Posted December. 22, 2005 03:02,   

한국어

The Seoul National University investigation committee that is currently verifying cloning pioneer Hwang Woo-suk’s research results summoned MizMedi Hospital Chief Roh Sung-Il, a co-author of the controversial 2005 paper published in Science magazine, Moon Shin-yong, a professor at SNU Medical College, and Han Hak-soo from the MBC show PD Notebook yesterday for questioning.

The panel reportedly grilled Roh about the controversy over Hwang’s patient-specific stem cells being replaced with stem cells from MizMedi Hospital, how he provided Hwang’s team with egg cells and the specific time period of the controversial events. On top of that, the panel reportedly brought Hwang face to face with Roh in an attempt to get to the bottom of the storm of this national controversy.

The panel appears to have a grasp of whether patient-tailored stem cells really exist as Hwang claims and the authenticity of Hwang’s controversial paper after investigating key figures involved in Hwang’s research results, including a four-hour probe into Yoon Hyeon-su, a professor at the Medical College of Hanyang University, on December 20.

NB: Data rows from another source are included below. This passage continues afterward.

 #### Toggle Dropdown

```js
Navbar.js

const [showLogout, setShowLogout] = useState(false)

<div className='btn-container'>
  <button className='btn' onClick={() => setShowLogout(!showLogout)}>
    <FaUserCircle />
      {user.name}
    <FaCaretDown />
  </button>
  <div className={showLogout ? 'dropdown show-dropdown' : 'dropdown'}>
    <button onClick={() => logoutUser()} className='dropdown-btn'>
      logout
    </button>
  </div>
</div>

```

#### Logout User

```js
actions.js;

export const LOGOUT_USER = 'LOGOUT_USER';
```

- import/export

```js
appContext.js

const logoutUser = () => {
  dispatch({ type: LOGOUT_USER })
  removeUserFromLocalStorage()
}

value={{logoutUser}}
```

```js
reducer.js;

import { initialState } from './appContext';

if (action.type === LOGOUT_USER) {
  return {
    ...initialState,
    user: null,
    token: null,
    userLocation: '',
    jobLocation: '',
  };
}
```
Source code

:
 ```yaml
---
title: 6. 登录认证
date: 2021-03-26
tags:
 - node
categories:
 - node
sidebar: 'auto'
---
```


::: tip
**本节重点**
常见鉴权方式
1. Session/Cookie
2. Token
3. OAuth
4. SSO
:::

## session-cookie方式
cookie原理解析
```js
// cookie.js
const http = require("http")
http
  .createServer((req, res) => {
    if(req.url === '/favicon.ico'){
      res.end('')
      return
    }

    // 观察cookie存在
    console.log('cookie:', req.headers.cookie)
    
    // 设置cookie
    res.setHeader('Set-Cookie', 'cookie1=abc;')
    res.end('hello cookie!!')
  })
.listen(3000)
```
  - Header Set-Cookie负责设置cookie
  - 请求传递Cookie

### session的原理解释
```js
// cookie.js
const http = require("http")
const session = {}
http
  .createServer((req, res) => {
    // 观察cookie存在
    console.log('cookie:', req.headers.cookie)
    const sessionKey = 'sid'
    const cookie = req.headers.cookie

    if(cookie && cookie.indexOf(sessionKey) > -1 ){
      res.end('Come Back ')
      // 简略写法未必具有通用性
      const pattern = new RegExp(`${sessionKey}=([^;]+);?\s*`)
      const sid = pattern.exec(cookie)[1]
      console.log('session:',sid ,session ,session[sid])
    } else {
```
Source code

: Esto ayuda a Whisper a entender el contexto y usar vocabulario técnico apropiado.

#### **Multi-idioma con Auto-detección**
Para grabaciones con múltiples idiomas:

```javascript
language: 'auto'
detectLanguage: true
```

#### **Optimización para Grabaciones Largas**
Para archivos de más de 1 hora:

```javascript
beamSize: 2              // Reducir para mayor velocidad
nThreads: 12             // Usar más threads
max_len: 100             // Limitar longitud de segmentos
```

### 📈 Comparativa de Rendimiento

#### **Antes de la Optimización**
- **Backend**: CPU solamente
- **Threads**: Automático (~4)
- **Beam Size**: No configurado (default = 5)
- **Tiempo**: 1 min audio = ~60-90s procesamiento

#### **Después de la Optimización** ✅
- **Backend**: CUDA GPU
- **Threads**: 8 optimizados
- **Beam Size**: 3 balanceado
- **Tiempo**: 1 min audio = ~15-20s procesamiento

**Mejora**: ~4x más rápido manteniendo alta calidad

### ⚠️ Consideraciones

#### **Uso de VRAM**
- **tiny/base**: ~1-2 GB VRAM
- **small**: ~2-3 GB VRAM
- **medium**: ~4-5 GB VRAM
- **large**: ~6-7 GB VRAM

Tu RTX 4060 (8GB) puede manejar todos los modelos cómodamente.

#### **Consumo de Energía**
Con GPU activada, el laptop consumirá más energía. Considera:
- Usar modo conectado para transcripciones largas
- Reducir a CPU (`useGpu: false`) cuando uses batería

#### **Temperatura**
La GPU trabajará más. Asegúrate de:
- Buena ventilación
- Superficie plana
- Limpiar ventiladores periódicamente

The panel decided to commission three outside expert institutes to analyze DNA fingerprints as soon as it finalizes the extraction of samples from stem cells currently being cultivated by Hwang’s team.

“We asked an official with the National Institute of Scientific Investigation’s branch in Jangseong County, South Jeolla Province, who conducted DNA fingerprint analysis for Hwang’s team in 2005, to have an interview with us, and also asked Hanyang University to arrange interviews with professors related to Hwang’s research results,” said the panel.

After arriving at the Veterinary College of SNU around 9:45 a.m. yesterday, Hwang was grilled by the panel again.

The committee put off its interim probe announcement scheduled for 11:00 a.m. on December 22 to 11:00 a.m. on December 23.

In the aftermath of this controversy, it was confirmed yesterday that foreign-based scientific journals, including Nature and Science, have launched verification processes of all Hwang’s team’s papers published in them.

Last week, Nature asked Lee Byeong-cheon, a professor at the Veterinary College of SNU, to send cloned dog Snuppy’s mitochondria DNA and its father dog’s mitochondria DNA once the SNU fact-finding committee confirms them.

In response, SNU professor Kim Min-gyu, who took part in the Snuppy research project, said, “I will send all kinds of material pertaining to Snuppy’s research to Nature in order to be confirmed. I am full of confidence in verifying it.”

When University of Pittsburgh Professor Gerald Schatten, a co-author of the paper, asked Hwang’s team to send Snuppy’s mitochondria DNA materials around June, Hwang’s team did not send them.

In addition, Science announced officially on December 20 that it was probing into the authenticity of one of Hwang’s papers published in its journal in 2004 in which Hwang claimed that he succeeded in establishing human embryonic stem cells for the first time in the world.

Meanwhile, the University of Pittsburgh said, “Schatten asked Hwang’s team to send $200,000 under the pretext of research expenses on projects this September, but he was not actually paid by Hwang’s team.”